Posted by gberke on September 27,2012 | 03:02 PM
A darn good interview by Rosenbaum. Welcome to the USA, Martin! He's just the sort of guy we need after the passing of his friend Christopher Hitchens. The latter of course is irreplaceable but Amis has an equivalent non conformity that should shake up American intellectual lethargy. We should be honored that both of these creative spirits chose to live in America. And thank the UK for not appreciating either adequately. Once again we see how one of the strengths of our country is its ability to attract talent from afar.

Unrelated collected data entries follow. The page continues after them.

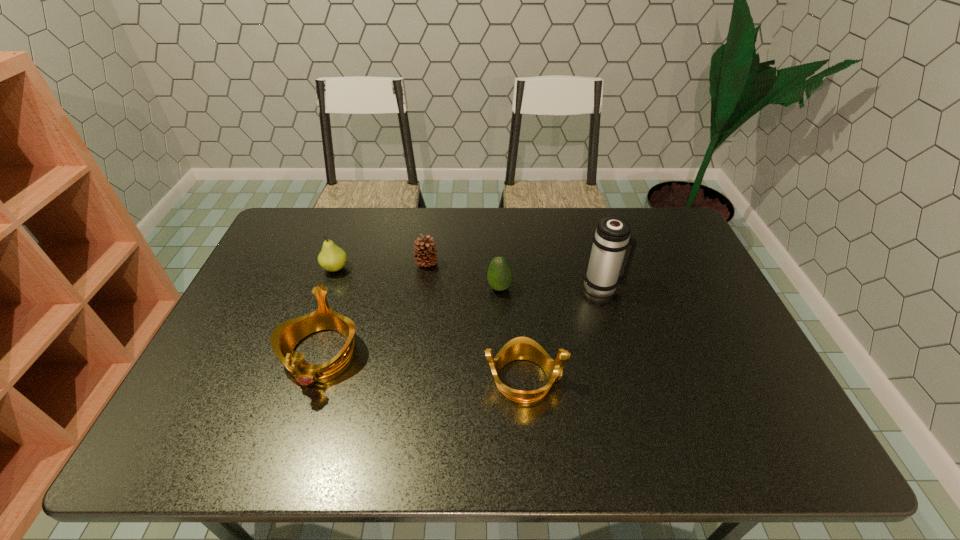
The height and width of the screenshot is (540, 960). Find the location of `the taller tiara`. the taller tiara is located at coordinates (284, 338).

I want to click on the right tiara, so tap(525, 348).

You are a GUI agent. You are given a task and a screenshot of the screen. Output one action in this format:
    pyautogui.click(x=<x>, y=<y>)
    Task: Click on the fourth object from right to left
    
    Given the screenshot: What is the action you would take?
    425,251

Locate an element on the screen. Image resolution: width=960 pixels, height=540 pixels. pear is located at coordinates (332, 258).

At what (x,y) coordinates should I click in order to perform the action: click on thermos bottle. Please return your answer as a coordinate pair (x, y). This screenshot has width=960, height=540. Looking at the image, I should click on (611, 238).

Locate an element on the screen. the tallest object is located at coordinates (611, 238).

You are a GUI agent. You are given a task and a screenshot of the screen. Output one action in this format:
    pyautogui.click(x=<x>, y=<y>)
    Task: Click on the avocado
    The height and width of the screenshot is (540, 960).
    Given the screenshot: What is the action you would take?
    pyautogui.click(x=499, y=275)

Image resolution: width=960 pixels, height=540 pixels. What are the coordinates of `vacant space located at the front emblem of the shorter tiara` in the screenshot? It's located at (723, 379).

Identify the location of vacant space located 0.390m on the front of the fourth object from right to left. This screenshot has height=540, width=960. (412, 376).

Identify the location of vacant space located on the back of the pear. The image size is (960, 540). (348, 231).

Posted by james dalglish on September 10,2012 | 12:11 AM
He lost me at Canadian geese.
Posted by gene on September 7,2012 | 02:02 PM
How does Ron Rosenbaum write about Primo Levi as being a Holocaust survivor, and not write that he died by suicide? Even Elie Wiesel commented that Levi "died in the... camps" upon Levi's passing. This is an important omission when discussing the subject of the Holocaust in any article.
Posted by Helene Glanzberg on September 5,2012 | 12:41 PM
Amis appreciates the ways in which the US is different from the UK. But the politics he likes are the ones that made the UK what he does not like, and he supports the same politics here. thanks to leftwingers like him, the west is dying. Soon there will be no place to go, no refuge.